この女の子の指摘に、思いも寄らず、頭から水を浴びたような気持ちにもなりました。しかし、とても的を射ており、至極もっともなことであることに、その直後思わず「あっ」と声を出して気付きました。
気象庁の発表をもって、梅雨を認識するという前提が当たり前のように私の中にあったことを、この女の子は私に気付かせてくれました。


もちろん、理科的には 「日本列島付近に停滞前線 (梅雨前線) ができる頃」 ということになります。生徒にもそう教えている一方で、心情的に、そもそも梅雨は “蒸し暑くてジメジメしていて嫌な季節だ” という感覚が大きく自分を支配しています。
そして、梅雨は日本列島の重要な水資源であり、空梅雨になったときの様々な悪影響を生徒に教えていることに矛盾めいたものを、はたと感じるのです。


折しも、数日前の新聞の投稿欄に 「梅雨入りの発表はいらない」 というタイトルの30代男性の投稿がありました。
そこには、 「梅雨の始まりや終わりは発表をもって押し付けられるものではなく、雨の多さや湿気の高さから人それぞれが感じればよいのではないだろうか」 というくだりがありました。
思わず膝を打ちました。
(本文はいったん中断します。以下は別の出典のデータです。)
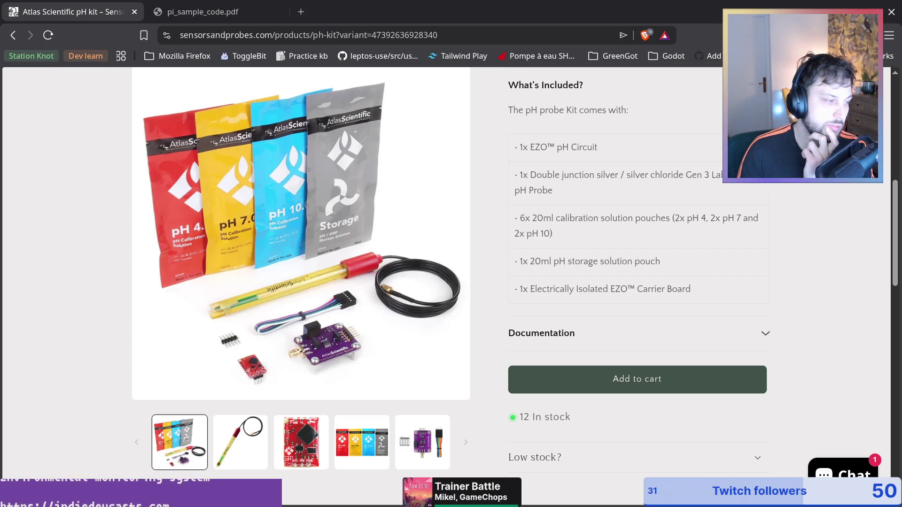
click(418, 437)
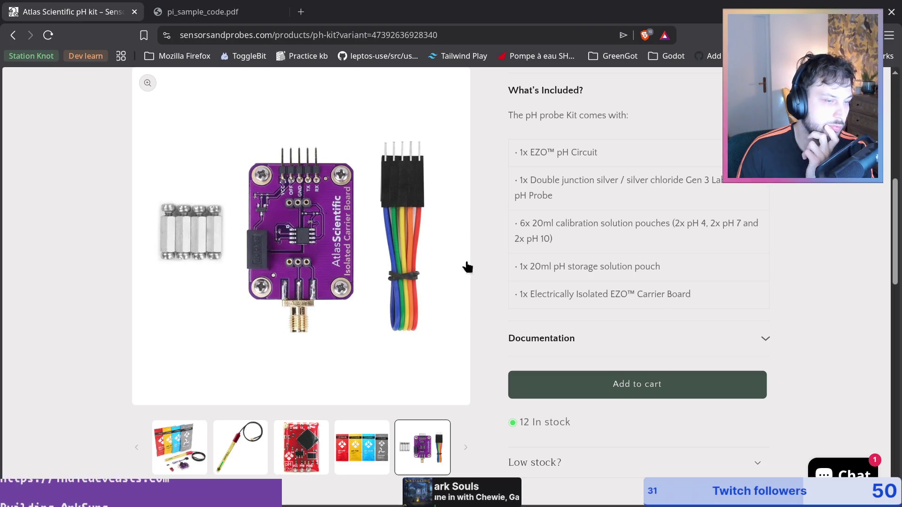
scroll(607, 356, up, 2)
key(alt+Left)
key(alt+Right)
key(alt+Left)
click(277, 213)
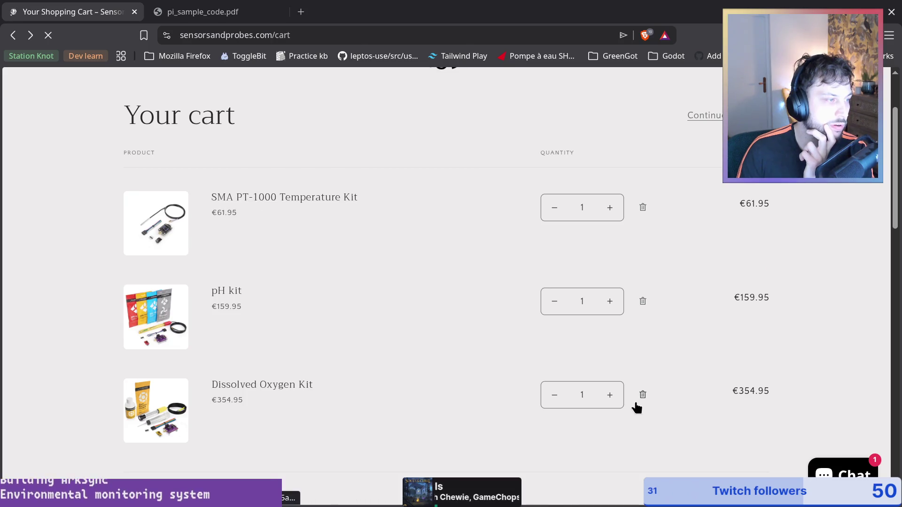
Select the 'Temperature Kit' words in the SMA PT-1000 kit's title
scroll(479, 141, down, 2)
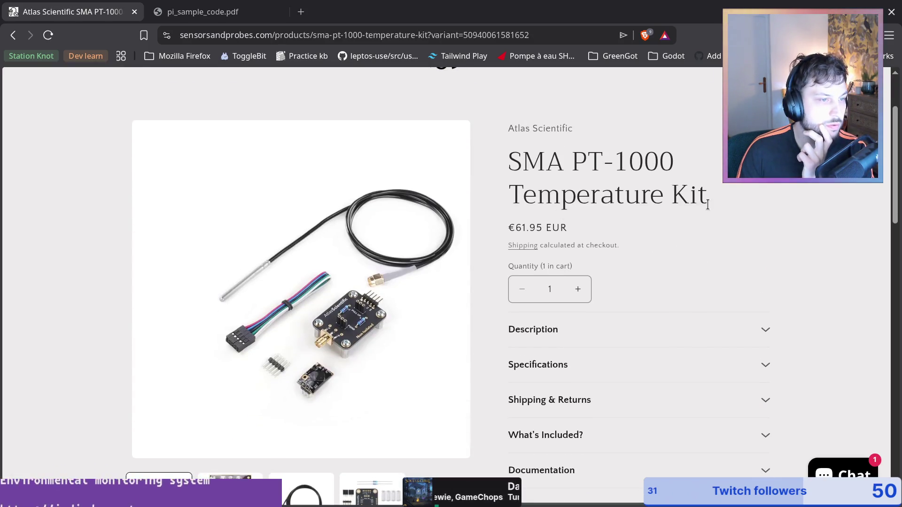
scroll(563, 261, down, 2)
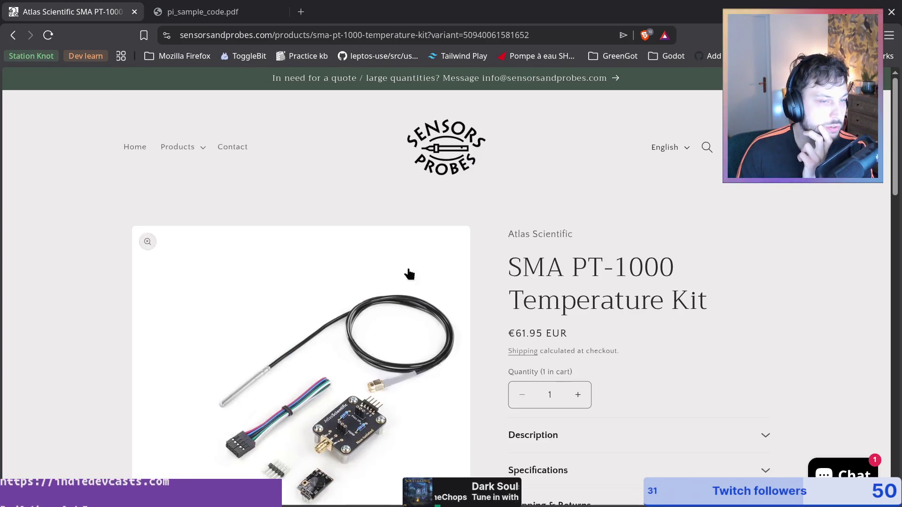
scroll(517, 207, down, 5)
scroll(446, 292, up, 4)
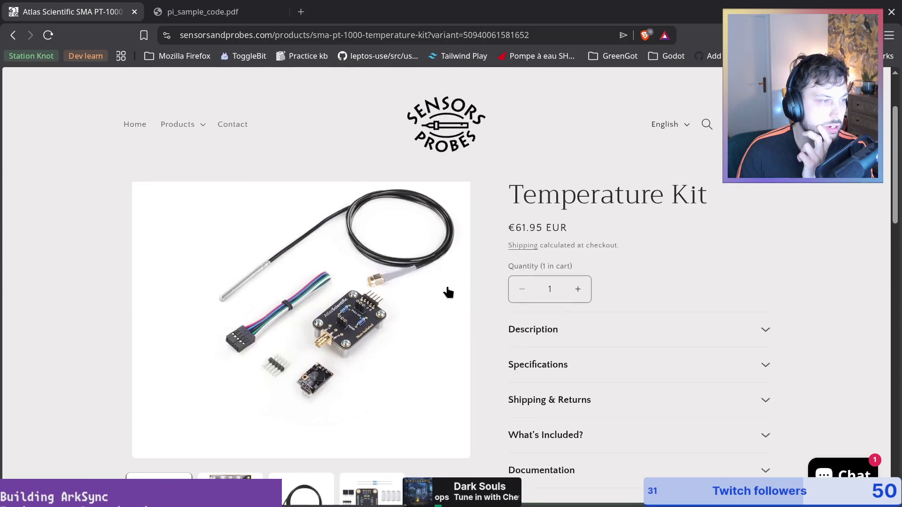
double_click(589, 194)
mouse_move(653, 194)
mouse_down()
mouse_move(671, 194)
mouse_move(594, 202)
mouse_move(723, 197)
mouse_up()
key(ctrl+c)
key(ctrl+f)
key(Escape)
Search the store for 'Temperature Kit' by pasting the copied title
click(707, 124)
key(ctrl+v)
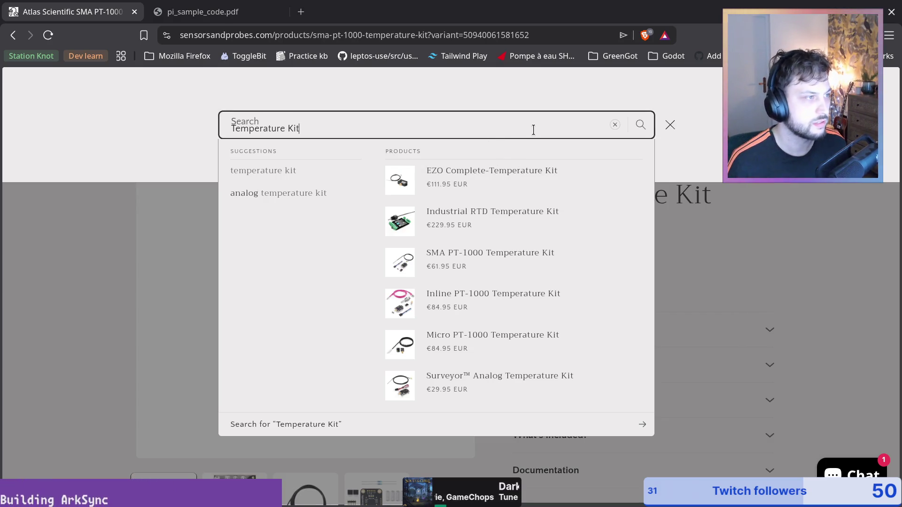
key(Return)
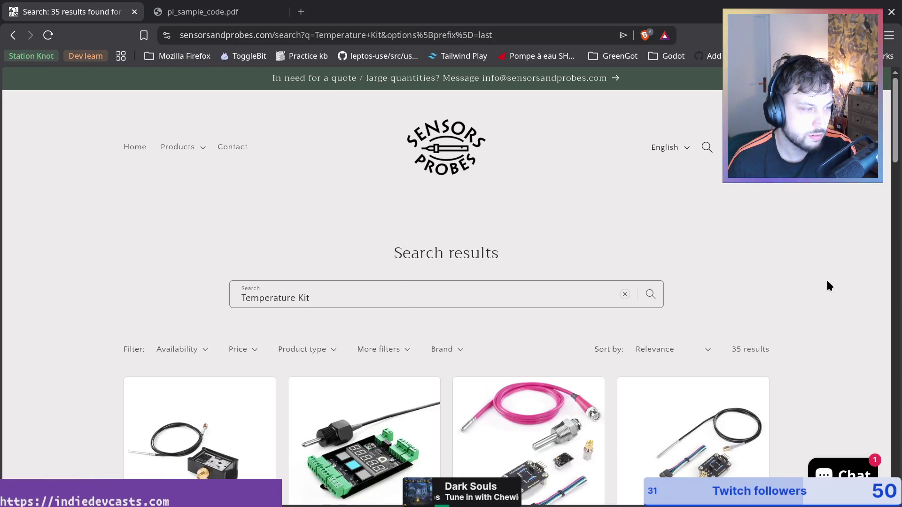
scroll(828, 285, down, 15)
scroll(553, 394, up, 6)
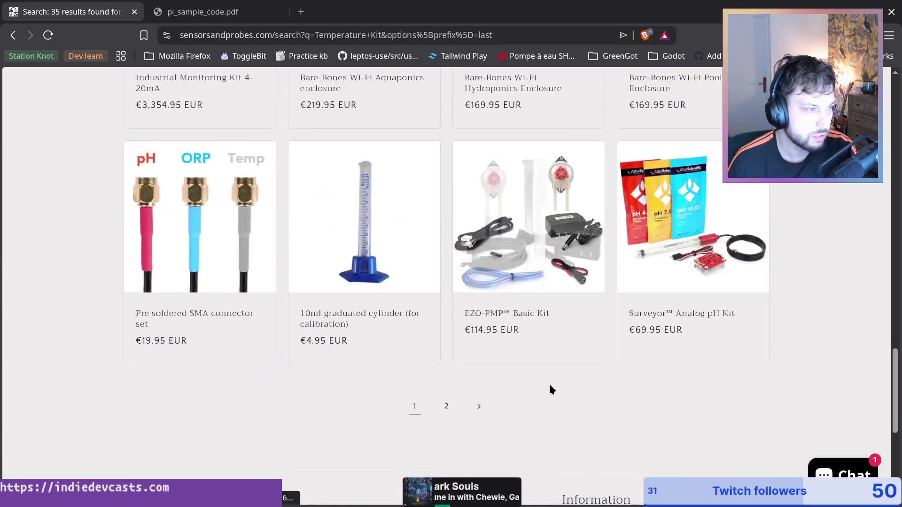
scroll(376, 338, up, 10)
まさにその通りだと。


さらに、こう締めくくっています。 「わざわざ発表しているのは梅雨だけだ。 (中略) 四季のある日本のよさや楽しみは、移りゆく季節を目や肌で感じられることだ。 (中略) いっそのこと、梅雨入りや梅雨明けの発表をやめてはどうか。自らの感覚で四季いや五季を楽しめばいいと思う。」 と。
いやはや妙に得心が行きます。


先の小3の女の子が言いました。
「私、雨ってけっこう好きなんだ」
「だって、葉っぱやね、カエルやカタツムリがなんか元気になるみたいだし、この前すっごくかわいい傘買ってもらったから・・・」
私よりもしっかり季節を感じて、何とも幸福感に満ちていました。